Seule­ment voi­là, juste avant de par­tir le matin pour son bureau au cabi­net d’un secré­taire d’État, Vic­tor a trou­vé un mot laco­nique du giton, disant qu’il ne pour­rait venir chez leurs amis mais l’y appel­le­rait au télé­phone. Vic­tor en infère que son giton veut le quit­ter. Ses amis tentent aus­si gen­ti­ment que mal­adroi­te­ment de le ras­su­rer. Le télé­phone sonne. Ce n’est pas le giton, mais le notaire. Il y a un pro­blème pour la signa­ture de l’acte : manque au dos­sier le for­mu­laire de levée d’hypothèque.

Marc et Ser­gine en concluent que le mer­veilleux appar­te­ment, en quoi ils ont mis toutes leurs com­plai­sances, et aus­si déjà pas mal d’argent, est hypo­thé­qué. Autre­ment dit, qu’ils se sont fait arna­quer ! Ils se montent le bour­ri­chon. Ulcé­ré qu’ils attachent plus d’importance à leur sup­po­sé mal­heur qu’au sup­po­sé sien, Vic­tor en rajoute.

Des impré­ca­tions fusent. Des châ­ti­ments exem­plaires sont évo­qués. De gaffes en gaffes et sans le vou­loir, Marc et Ser­gine finissent par révé­ler à Vic­tor que le giton le trompe depuis plus d’un an avec son patron de thèse, qu’ils connaissent bien par ailleurs.

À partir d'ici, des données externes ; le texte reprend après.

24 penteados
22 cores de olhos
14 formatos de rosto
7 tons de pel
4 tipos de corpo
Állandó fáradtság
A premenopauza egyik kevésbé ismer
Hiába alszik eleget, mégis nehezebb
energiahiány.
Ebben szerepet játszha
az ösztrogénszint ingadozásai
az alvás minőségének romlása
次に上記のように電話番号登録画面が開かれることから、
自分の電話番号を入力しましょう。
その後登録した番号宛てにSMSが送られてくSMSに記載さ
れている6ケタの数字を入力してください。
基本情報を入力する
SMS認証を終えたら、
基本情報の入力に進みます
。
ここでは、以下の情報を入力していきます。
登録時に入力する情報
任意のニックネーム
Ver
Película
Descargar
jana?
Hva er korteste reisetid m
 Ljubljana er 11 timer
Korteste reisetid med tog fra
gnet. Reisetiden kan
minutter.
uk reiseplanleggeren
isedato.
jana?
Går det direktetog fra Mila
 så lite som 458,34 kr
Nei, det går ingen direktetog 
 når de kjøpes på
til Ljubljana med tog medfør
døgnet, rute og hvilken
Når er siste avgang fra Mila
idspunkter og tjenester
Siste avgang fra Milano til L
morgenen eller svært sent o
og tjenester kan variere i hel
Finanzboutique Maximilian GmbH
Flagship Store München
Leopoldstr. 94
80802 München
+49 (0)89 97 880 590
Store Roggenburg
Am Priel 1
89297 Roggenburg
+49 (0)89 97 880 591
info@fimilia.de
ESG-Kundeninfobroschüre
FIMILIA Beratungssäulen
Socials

Reté­lé­phone. À la décep­tion de Vic­tor, ce n’est tou­jours pas le giton, mais le notaire, rap­pe­lant aima­ble­ment pour ras­su­rer ses clients : le notaire des ven­deurs avait oublié de joindre à son cour­rier la levée d’hypothèque. On va pou­voir boire le cham­pagne. Non, ce serait mal­adroit, à cause de Vic­tor. On sonne à la porte. Paraît le giton. Il a pu se libé­rer plus tôt qu’il ne pen­sait de son cock­tail à la fac. Il est tout content. Il a ren­con­tré le rec­teur d’Académie. On lui a pro­mis de l’avancement. Et c’est chic de la part de ses amis de l’avoir ain­si atten­du pour débou­cher le cham­pagne. On lui dit que Vic­tor sait tout main­te­nant. Il ne com­prend pour­tant pas com­ment ce der­nier a pu ima­gi­ner qu’il vou­lait le quit­ter. Cela est hors de ques­tion, d’autant que, jus­te­ment, son patron de thèse vient de lui rendre sa liberté.

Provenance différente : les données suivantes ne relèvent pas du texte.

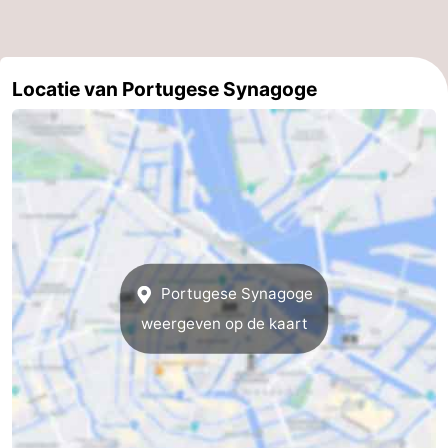
Parkeren
Tips
voor
Medische
Locatie van Portugese Synagoge
toeristen
adressen
Weer
Contact
Portugese Synagoge
weergeven op de kaart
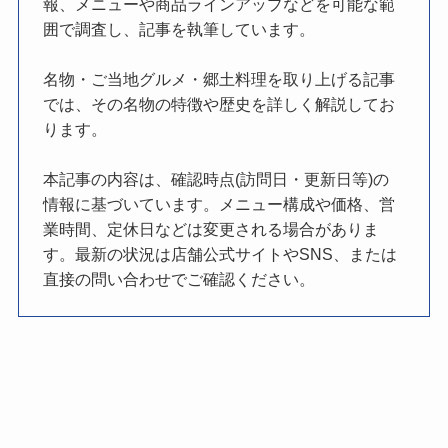
報、メニューや商品ラインアップなどを可能な範
囲で調査し、記事を執筆しています。
名物・ご当地グルメ・郷土料理を取り上げる記事
では、その名物の特徴や歴史を詳しく解説してお
ります。
本記事の内容は、確認時点(訪問日・更新日等)の
情報に基づいています。メニュー構成や価格、営
業時間、定休日などは変更される場合がありま
す。最新の状況は店舗公式サイトやSNS、または
直接の問い合わせでご確認ください。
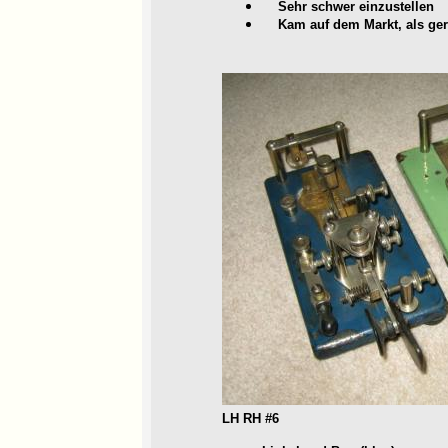
Sehr schwer einzustellen
Kam auf dem Markt, als gerad
LH RH #6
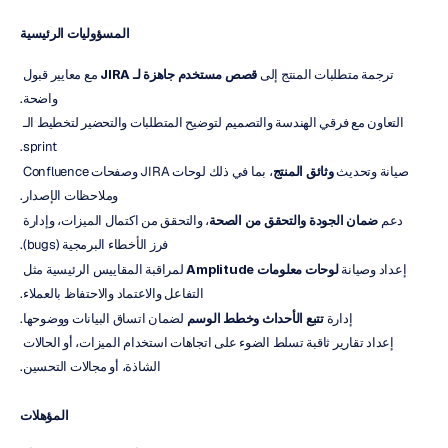
المسؤوليات الرئيسية
ترجمة متطلبات المنتج إلى 
قصص مستخدم جاهزة لـ JIRA
 مع معايير قبول 
واضحة.
التعاون مع فرقي الهندسة والتصميم لتوضيح المتطلبات والتحضير لتخطيط الـ 
sprint.
صيانة وتحديث 
وثائق المنتج
، بما في ذلك لوحات JIRA وصفحات Confluence 
وملاحظات الإصدار.
دعم 
ضمان الجودة والتحقق من الصحة
، والتحقق من اكتمال الميزات، وإدارة 
فرز الأخطاء البرمجية (bugs).
إعداد وصيانة 
لوحات معلومات Amplitude
 لمراقبة المقاييس الرئيسية مثل 
التفاعل والاعتماد والاحتفاظ بالعملاء.
إدارة 
تتبع الأحداث وخطط الوسم
 لضمان اتساق البيانات ووضوحها.
إعداد تقارير ثاقبة تسلط الضوء على اتجاهات استخدام الميزات، أو الحالات 
الشاذة، أو مجالات التحسين.
المؤهلات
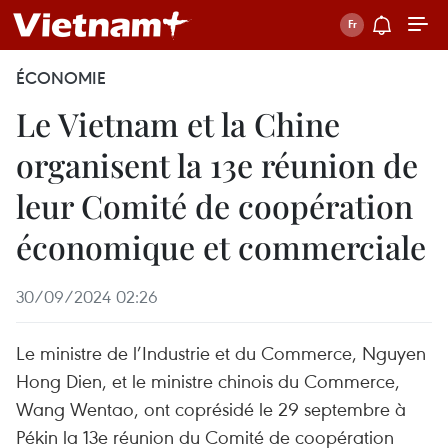
ÉCONOMIE
Le Vietnam et la Chine
organisent la 13e réunion de
leur Comité de coopération
économique et commerciale
30/09/2024 02:26
Le ministre de l’Industrie et du Commerce, Nguyen
Hong Dien, et le ministre chinois du Commerce,
Wang Wentao, ont coprésidé le 29 septembre à
Pékin la 13e réunion du Comité de coopération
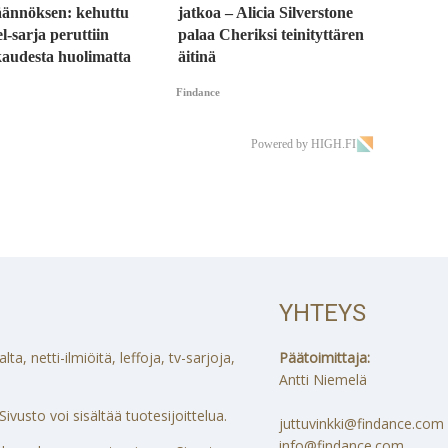
äännöksen: kehuttu
jatkoa – Alicia Silverstone
-sarja peruttiin
palaa Cheriksi teinityttären
kaudesta huolimatta
äitinä
Findance
Powered by HIGH.FI
YHTEYS
a, netti-ilmiöitä, leffoja, tv-sarjoja,
Päätoimittaja:
Antti Niemelä
ivusto voi sisältää tuotesijoittelua.
juttuvinkki@findance.com
info@findance.com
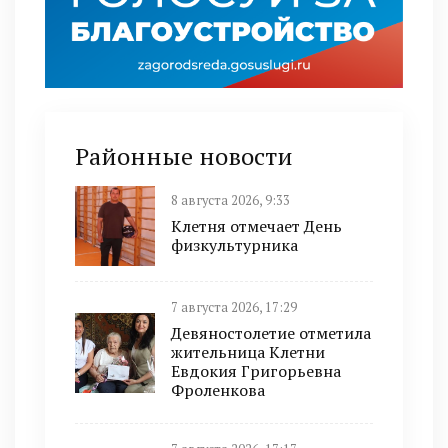
Районные новости
8 августа 2026, 9:33
Клетня отмечает День
физкультурника
7 августа 2026, 17:29
Девяностолетие отметила
жительница Клетни
Евдокия Григорьевна
Фроленкова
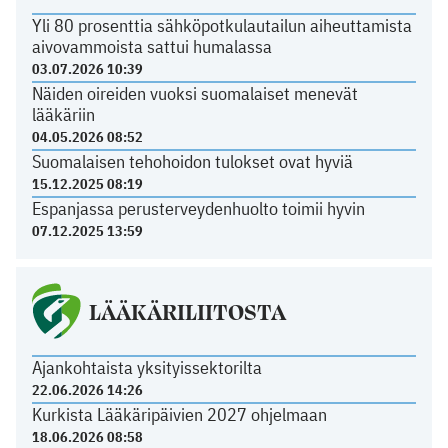
Yli 80 prosenttia sähköpotkulautailun aiheuttamista
aivovammoista sattui humalassa
03.07.2026 10:39
Näiden oireiden vuoksi suomalaiset menevät
lääkäriin
04.05.2026 08:52
Suomalaisen tehohoidon tulokset ovat hyviä
15.12.2025 08:19
Espanjassa perusterveydenhuolto toimii hyvin
07.12.2025 13:59
LÄÄKÄRILIITOSTA
Ajankohtaista yksityissektorilta
22.06.2026 14:26
Kurkista Lääkäripäivien 2027 ohjelmaan
18.06.2026 08:58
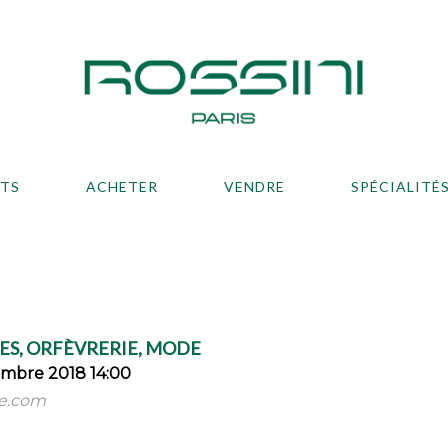
ATS
ACHETER
VENDRE
SPÉCIALITÉ
ES, ORFÈVRERIE, MODE
mbre 2018 14:00
e.com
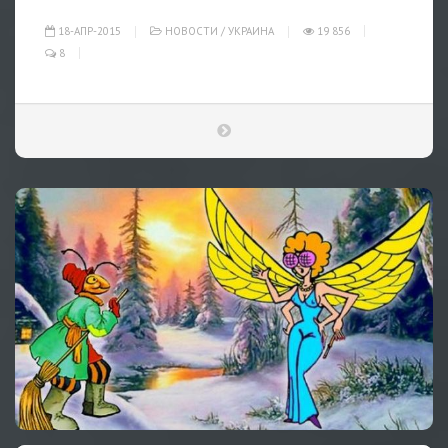
18-АПР-2015
НОВОСТИ
/
УКРАИНА
19 856
8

Reste à savoir si leurs vieilles ami­tiés à tous quatre résis­te­ront à tant de tristes révé­la­tions. Ils l’espèrent. Trin­quons, dit Marc. Oui, pour l’instant, on n’a qu’à trin­quer, répond Vic­tor. Sans évi­dem­ment trop savoir à quoi, ni à qui.

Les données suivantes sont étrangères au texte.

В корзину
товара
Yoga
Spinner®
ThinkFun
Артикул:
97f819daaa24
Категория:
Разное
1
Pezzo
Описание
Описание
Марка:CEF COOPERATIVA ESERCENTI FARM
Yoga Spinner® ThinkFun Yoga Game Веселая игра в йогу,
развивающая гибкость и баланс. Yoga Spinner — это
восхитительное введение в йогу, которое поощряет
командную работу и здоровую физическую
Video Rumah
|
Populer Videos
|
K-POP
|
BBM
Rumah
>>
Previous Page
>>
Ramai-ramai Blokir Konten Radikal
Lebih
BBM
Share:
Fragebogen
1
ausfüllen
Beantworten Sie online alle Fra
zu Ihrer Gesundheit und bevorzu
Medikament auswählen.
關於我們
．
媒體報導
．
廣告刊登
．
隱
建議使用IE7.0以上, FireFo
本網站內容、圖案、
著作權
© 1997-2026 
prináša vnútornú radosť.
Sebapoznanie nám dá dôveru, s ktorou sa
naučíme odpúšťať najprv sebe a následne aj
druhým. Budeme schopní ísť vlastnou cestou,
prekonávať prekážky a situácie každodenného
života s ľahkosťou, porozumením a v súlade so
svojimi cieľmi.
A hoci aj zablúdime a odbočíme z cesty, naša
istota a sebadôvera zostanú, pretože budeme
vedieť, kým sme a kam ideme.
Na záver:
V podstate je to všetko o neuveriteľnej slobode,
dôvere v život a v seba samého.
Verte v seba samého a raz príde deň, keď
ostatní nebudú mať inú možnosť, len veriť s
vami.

Tout cela est ultra­con­tem­po­rain, comme vous voyez. Et fidèle à la défi­ni­tion : M. Besse nous aura en effet bien fait rire “ des carac­tères et des mœurs de notre socié­té ”. Ce avec un talent infi­ni dans l’enchaînement scé­nique et la den­si­té du texte. Un exemple : M. Besse disait un jour à un cri­tique qu’il n’aimait point les didas­ca­lies, ces petites indi­ca­tions en ita­lique ajou­tées par l’auteur. Il les tient pour le signe d’un manque de sûre­té dans la construc­tion même du dia­logue, qui doit, de soi, tout suggérer.

D’une pareille exi­gence, de tant de rigueur de plume, sou­te­nue par une expé­rience de comé­dien, l’on conçoit que puissent jaillir des per­son­nages qua­si intem­po­rels dans leur véri­té, que pour­tant nous avons tous déjà ren­con­trés, tout comme dans Les Direc­teurs.

Ajou­tons, sans rien ôter au mérite de l’auteur, que son texte est ser­vi par trois grands comé­diens : Roland Giraud (Vic­tor), Maaïke Jan­sen son épouse à la ville (Ser­gine) et Sté­phane Hil­lel (Marc). Le giton Patrick est joué par Tris­tan Petit­gi­rard. Ils sont mis en scène avec sobrié­té et natu­rel par Patrice Ker­brat, un ancien du Fran­çais ayant quit­té la Mai­son de Molière avant qu’elle fût prise de folie. Un vrai bon­heur pour nous : il sert ain­si le théâtre mieux qu’il n’eût pu le faire en res­tant rue de Richelieu.